• _Supplied records_:
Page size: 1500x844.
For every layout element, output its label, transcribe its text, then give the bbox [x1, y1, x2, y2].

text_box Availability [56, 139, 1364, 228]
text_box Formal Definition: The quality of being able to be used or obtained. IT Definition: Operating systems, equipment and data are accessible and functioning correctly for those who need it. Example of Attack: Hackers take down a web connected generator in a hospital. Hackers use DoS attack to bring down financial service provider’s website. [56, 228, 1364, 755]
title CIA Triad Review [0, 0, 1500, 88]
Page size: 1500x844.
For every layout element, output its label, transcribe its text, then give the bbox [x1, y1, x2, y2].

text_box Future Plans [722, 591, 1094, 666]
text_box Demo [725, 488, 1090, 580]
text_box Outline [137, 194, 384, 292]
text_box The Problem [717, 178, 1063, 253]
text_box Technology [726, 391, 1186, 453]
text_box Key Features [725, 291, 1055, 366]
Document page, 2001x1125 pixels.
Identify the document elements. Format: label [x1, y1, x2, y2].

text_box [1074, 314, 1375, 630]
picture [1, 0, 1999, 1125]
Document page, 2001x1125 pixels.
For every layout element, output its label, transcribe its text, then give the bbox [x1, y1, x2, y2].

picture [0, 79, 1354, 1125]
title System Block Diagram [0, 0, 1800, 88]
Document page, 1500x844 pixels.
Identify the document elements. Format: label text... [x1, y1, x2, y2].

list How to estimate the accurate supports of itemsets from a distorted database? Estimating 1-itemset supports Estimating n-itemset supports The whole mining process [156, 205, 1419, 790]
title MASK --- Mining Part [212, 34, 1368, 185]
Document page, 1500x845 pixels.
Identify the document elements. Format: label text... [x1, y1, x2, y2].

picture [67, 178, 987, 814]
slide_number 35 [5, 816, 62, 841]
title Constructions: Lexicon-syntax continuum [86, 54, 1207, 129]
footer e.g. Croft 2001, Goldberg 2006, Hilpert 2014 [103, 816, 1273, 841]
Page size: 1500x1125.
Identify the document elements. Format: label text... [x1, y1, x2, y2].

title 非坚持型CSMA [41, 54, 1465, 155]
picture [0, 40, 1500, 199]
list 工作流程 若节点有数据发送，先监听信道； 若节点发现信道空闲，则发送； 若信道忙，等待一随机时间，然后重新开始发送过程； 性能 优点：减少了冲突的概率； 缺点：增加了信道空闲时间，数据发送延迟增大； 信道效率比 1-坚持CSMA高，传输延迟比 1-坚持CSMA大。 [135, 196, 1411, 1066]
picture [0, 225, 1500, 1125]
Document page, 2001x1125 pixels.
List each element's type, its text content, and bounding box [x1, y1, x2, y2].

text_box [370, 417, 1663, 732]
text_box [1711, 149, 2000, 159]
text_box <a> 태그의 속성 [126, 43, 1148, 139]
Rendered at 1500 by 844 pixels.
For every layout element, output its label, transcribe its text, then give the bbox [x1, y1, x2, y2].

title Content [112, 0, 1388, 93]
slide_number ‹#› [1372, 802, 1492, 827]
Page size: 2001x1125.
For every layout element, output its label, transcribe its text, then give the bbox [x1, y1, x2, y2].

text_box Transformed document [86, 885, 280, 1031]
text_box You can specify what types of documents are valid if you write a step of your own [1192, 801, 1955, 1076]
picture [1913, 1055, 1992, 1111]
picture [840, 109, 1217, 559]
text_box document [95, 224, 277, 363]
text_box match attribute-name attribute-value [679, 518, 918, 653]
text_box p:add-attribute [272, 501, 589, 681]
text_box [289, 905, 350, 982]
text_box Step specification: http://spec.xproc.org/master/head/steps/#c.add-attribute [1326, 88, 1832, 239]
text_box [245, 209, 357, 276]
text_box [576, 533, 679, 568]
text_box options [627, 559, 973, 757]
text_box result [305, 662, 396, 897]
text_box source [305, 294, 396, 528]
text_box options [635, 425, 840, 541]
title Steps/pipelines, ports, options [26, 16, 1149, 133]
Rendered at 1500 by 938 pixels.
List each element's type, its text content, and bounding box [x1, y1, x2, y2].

• _Problem to work on_:
Every single entry above has to be copied exactly.

• _Reply_:
Page size: 1500x844.
For every layout element, output its label, transcribe its text, then give the bbox [x1, y1, x2, y2].

text_box Availability [56, 139, 1364, 228]
text_box Formal Definition: The quality of being able to be used or obtained. IT Definition: Operating systems, equipment and data are accessible and functioning correctly for those who need it. Example of Attack: Hackers take down a web connected generator in a hospital. Hackers use DoS attack to bring down financial service provider’s website. [56, 228, 1364, 755]
title CIA Triad Review [0, 0, 1500, 88]
Page size: 1500x844.
For every layout element, output its label, transcribe its text, then give the bbox [x1, y1, x2, y2].

text_box Future Plans [722, 591, 1094, 666]
text_box Demo [725, 488, 1090, 580]
text_box Outline [137, 194, 384, 292]
text_box The Problem [717, 178, 1063, 253]
text_box Technology [726, 391, 1186, 453]
text_box Key Features [725, 291, 1055, 366]
Document page, 2001x1125 pixels.
Identify the document elements. Format: label [x1, y1, x2, y2].

text_box [1074, 314, 1375, 630]
picture [1, 0, 1999, 1125]
Document page, 2001x1125 pixels.
For every layout element, output its label, transcribe its text, then give the bbox [x1, y1, x2, y2].

picture [0, 79, 1354, 1125]
title System Block Diagram [0, 0, 1800, 88]
Document page, 1500x844 pixels.
Identify the document elements. Format: label text... [x1, y1, x2, y2].

list How to estimate the accurate supports of itemsets from a distorted database? Estimating 1-itemset supports Estimating n-itemset supports The whole mining process [156, 205, 1419, 790]
title MASK --- Mining Part [212, 34, 1368, 185]
Document page, 1500x845 pixels.
Identify the document elements. Format: label text... [x1, y1, x2, y2].

picture [67, 178, 987, 814]
slide_number 35 [5, 816, 62, 841]
title Constructions: Lexicon-syntax continuum [86, 54, 1207, 129]
footer e.g. Croft 2001, Goldberg 2006, Hilpert 2014 [103, 816, 1273, 841]
Page size: 1500x1125.
Identify the document elements. Format: label text... [x1, y1, x2, y2].

title 非坚持型CSMA [41, 54, 1465, 155]
picture [0, 40, 1500, 199]
list 工作流程 若节点有数据发送，先监听信道； 若节点发现信道空闲，则发送； 若信道忙，等待一随机时间，然后重新开始发送过程； 性能 优点：减少了冲突的概率； 缺点：增加了信道空闲时间，数据发送延迟增大； 信道效率比 1-坚持CSMA高，传输延迟比 1-坚持CSMA大。 [135, 196, 1411, 1066]
picture [0, 225, 1500, 1125]
Document page, 2001x1125 pixels.
List each element's type, its text content, and bounding box [x1, y1, x2, y2].

text_box [370, 417, 1663, 732]
text_box [1711, 149, 2000, 159]
text_box <a> 태그의 속성 [126, 43, 1148, 139]
Rendered at 1500 by 844 pixels.
For every layout element, output its label, transcribe its text, then give the bbox [x1, y1, x2, y2].

title Content [112, 0, 1388, 93]
slide_number ‹#› [1372, 802, 1492, 827]
Page size: 2001x1125.
For every layout element, output its label, transcribe its text, then give the bbox [x1, y1, x2, y2].

text_box Transformed document [86, 885, 280, 1031]
text_box You can specify what types of documents are valid if you write a step of your own [1192, 801, 1955, 1076]
picture [1913, 1055, 1992, 1111]
picture [840, 109, 1217, 559]
text_box document [95, 224, 277, 363]
text_box match attribute-name attribute-value [679, 518, 918, 653]
text_box p:add-attribute [272, 501, 589, 681]
text_box [289, 905, 350, 982]
text_box Step specification: http://spec.xproc.org/master/head/steps/#c.add-attribute [1326, 88, 1832, 239]
text_box [245, 209, 357, 276]
text_box [576, 533, 679, 568]
text_box options [627, 559, 973, 757]
text_box result [305, 662, 396, 897]
text_box source [305, 294, 396, 528]
text_box options [635, 425, 840, 541]
title Steps/pipelines, ports, options [26, 16, 1149, 133]
Rendered at 1500 by 938 pixels.
List each element's type, its text content, and bounding box [x1, y1, x2, y2].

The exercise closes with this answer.